Can Biden reassure women voters he's on their side? Women are disproportionately Democratic, and African American women are the most loyal Democrats out there. Biden needs to put his Hyde Amendment stumble in the rear-view mirror and gain an upper hand with critical female voters--no easy task with multiple female candidates. It might seem gimmicky to some, but he could flat-out promise to pick a female running mate and to make half his judicial and executive picks (including his Cabinet) women.
How does he keep himself above the scrum of candidates (making Trump his primary focus) without seeming to take the nomination for granted? Biden needs to get out more, submit to interviews, go to town halls, keep a more vigorous schedule and show that he is hustling for every single vote. He can still focus on Trump, but the lackadaisical schedule needs to end.
Is "rebuilding the middle class" too nebulous a campaign message?

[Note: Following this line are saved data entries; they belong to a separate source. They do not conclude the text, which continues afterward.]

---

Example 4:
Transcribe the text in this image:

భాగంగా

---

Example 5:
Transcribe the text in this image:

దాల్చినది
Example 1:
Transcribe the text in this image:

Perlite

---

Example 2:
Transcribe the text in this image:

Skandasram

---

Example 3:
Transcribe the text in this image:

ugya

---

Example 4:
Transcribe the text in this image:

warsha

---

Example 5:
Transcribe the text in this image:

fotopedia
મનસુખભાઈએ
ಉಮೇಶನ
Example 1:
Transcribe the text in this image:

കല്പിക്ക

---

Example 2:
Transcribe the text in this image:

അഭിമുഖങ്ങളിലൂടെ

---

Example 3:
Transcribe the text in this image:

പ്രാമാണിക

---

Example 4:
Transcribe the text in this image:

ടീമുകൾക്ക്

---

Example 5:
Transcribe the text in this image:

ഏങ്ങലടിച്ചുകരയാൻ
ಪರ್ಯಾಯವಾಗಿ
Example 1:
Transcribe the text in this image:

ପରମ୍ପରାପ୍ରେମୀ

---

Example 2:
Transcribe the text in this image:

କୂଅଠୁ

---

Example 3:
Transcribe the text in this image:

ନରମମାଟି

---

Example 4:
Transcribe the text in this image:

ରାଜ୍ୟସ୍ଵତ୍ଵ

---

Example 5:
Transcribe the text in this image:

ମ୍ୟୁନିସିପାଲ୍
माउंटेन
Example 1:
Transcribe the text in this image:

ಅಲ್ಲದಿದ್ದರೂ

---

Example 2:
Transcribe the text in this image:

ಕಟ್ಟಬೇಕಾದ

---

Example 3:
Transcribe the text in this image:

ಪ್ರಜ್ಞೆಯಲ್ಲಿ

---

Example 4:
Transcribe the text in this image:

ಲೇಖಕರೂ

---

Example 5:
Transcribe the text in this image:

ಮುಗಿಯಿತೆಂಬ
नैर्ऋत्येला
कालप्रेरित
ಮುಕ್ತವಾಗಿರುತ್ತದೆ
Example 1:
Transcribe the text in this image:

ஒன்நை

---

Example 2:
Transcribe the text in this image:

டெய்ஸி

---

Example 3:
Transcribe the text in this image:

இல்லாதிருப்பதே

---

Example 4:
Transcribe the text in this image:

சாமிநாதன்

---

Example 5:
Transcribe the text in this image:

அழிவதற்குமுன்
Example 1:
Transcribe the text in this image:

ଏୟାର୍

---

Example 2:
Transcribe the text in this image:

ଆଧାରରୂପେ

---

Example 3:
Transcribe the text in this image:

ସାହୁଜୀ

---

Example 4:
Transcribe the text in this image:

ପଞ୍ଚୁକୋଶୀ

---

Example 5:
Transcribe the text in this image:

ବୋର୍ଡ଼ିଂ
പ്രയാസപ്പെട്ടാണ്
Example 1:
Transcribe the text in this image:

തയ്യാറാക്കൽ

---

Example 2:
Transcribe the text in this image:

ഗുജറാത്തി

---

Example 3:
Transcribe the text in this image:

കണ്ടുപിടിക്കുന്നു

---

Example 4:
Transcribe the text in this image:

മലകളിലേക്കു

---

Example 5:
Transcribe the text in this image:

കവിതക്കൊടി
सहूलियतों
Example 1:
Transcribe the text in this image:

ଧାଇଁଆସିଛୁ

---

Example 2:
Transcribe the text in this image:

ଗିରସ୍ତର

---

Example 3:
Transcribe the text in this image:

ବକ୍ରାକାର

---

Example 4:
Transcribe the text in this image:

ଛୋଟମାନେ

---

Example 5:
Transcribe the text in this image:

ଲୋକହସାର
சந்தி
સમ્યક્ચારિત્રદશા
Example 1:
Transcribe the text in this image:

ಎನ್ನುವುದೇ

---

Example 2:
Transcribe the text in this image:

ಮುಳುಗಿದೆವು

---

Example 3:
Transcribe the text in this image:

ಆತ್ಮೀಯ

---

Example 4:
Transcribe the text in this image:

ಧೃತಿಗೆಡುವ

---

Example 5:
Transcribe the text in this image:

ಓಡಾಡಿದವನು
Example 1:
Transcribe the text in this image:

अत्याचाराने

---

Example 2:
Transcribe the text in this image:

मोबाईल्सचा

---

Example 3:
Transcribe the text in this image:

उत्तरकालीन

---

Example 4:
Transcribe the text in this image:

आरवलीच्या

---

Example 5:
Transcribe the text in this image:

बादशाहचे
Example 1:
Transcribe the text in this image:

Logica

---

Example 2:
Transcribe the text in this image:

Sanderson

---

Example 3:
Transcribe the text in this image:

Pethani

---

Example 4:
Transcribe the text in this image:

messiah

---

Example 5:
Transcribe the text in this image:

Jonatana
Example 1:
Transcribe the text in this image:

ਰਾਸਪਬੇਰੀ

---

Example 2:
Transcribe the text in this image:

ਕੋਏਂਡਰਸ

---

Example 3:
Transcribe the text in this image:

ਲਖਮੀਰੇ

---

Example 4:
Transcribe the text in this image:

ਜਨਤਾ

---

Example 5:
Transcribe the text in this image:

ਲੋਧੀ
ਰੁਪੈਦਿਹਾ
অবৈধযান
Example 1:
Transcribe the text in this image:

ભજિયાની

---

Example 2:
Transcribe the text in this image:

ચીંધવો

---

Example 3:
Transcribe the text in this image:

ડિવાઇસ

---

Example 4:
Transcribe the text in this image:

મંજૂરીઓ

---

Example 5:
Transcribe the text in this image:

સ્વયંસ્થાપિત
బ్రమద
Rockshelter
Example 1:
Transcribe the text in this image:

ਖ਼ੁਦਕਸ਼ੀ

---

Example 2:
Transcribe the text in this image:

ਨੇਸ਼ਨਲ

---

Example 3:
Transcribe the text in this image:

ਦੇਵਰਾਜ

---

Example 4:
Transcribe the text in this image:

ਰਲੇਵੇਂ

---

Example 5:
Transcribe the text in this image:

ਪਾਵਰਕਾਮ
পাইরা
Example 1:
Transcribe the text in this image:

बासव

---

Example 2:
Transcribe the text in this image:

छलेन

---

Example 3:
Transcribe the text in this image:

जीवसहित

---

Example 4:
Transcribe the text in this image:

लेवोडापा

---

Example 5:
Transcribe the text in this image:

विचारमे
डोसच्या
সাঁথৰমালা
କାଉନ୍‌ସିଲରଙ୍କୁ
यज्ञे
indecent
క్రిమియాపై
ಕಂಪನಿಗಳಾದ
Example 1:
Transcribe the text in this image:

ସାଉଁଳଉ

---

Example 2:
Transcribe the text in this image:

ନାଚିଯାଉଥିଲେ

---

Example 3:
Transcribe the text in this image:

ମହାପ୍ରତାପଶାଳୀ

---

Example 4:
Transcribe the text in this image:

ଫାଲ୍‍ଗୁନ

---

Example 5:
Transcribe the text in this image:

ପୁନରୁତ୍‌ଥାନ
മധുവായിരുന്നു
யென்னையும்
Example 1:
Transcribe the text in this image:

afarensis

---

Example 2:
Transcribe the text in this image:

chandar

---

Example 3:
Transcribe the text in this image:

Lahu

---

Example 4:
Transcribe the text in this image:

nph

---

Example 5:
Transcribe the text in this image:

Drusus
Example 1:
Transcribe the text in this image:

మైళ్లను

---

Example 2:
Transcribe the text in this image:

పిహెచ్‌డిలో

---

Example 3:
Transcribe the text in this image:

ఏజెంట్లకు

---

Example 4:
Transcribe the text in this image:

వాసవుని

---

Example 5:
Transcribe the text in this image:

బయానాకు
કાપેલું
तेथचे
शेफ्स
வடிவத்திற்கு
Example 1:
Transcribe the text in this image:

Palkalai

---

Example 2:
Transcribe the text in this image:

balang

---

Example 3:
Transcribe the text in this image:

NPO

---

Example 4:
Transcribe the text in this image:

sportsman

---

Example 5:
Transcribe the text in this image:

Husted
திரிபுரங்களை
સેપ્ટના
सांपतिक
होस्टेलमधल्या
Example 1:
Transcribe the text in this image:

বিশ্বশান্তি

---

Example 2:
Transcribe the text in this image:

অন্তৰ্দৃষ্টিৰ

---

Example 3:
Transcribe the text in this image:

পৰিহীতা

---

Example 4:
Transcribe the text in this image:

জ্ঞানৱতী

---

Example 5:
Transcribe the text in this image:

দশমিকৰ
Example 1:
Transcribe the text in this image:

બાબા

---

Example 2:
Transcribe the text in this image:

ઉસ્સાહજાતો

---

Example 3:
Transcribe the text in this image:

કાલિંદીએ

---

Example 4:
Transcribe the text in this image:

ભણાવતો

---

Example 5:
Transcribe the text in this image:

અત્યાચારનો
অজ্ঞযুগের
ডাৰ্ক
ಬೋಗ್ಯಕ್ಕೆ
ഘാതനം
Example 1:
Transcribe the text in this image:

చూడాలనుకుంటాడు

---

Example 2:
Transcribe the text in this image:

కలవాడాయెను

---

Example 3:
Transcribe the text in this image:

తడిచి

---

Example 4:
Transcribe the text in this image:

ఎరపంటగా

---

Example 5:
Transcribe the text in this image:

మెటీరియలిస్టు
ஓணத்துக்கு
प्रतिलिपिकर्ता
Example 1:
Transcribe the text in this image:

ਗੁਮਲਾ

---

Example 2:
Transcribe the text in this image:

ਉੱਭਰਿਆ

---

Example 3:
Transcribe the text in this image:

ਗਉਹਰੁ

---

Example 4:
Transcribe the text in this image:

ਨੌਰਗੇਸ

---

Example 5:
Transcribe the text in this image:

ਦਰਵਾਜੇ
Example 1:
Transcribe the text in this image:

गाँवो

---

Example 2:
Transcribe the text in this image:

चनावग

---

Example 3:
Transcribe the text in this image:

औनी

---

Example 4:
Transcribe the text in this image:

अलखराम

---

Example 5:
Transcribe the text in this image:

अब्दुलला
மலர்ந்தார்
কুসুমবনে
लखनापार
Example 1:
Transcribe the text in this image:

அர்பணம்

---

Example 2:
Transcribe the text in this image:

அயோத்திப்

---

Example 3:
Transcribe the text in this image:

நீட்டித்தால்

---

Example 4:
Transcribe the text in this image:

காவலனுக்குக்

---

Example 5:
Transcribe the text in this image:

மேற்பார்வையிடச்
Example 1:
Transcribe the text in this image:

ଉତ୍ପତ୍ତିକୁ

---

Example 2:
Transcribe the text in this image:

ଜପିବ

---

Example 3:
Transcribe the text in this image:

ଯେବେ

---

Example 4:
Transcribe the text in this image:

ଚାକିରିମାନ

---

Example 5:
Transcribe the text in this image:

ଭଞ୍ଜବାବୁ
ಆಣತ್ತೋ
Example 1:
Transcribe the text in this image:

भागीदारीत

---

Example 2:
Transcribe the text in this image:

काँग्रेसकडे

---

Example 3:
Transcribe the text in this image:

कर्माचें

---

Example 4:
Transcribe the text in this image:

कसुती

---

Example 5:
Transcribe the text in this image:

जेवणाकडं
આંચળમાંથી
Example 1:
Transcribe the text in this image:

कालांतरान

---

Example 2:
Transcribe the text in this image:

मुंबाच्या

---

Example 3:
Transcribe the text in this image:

Biden can make an impression by promising to eliminate not just the income and wealth gap, but the skills, productivity and education gaps as well. (Promising to go after a college admissions system rigged in favor of the wealthy would get him a ton of good will from millions of college students and their parents.)
He's still the front-runner and retains major advantages over the Democratic field. However, Biden's status is far less secure than he and his staff might imagine. It's time to make the case why he is the best person to govern in the post-Trump world.
If he cannot, he'll wind up losing his advantage over other endearing and accomplished competitors who will have an equal claim to electability.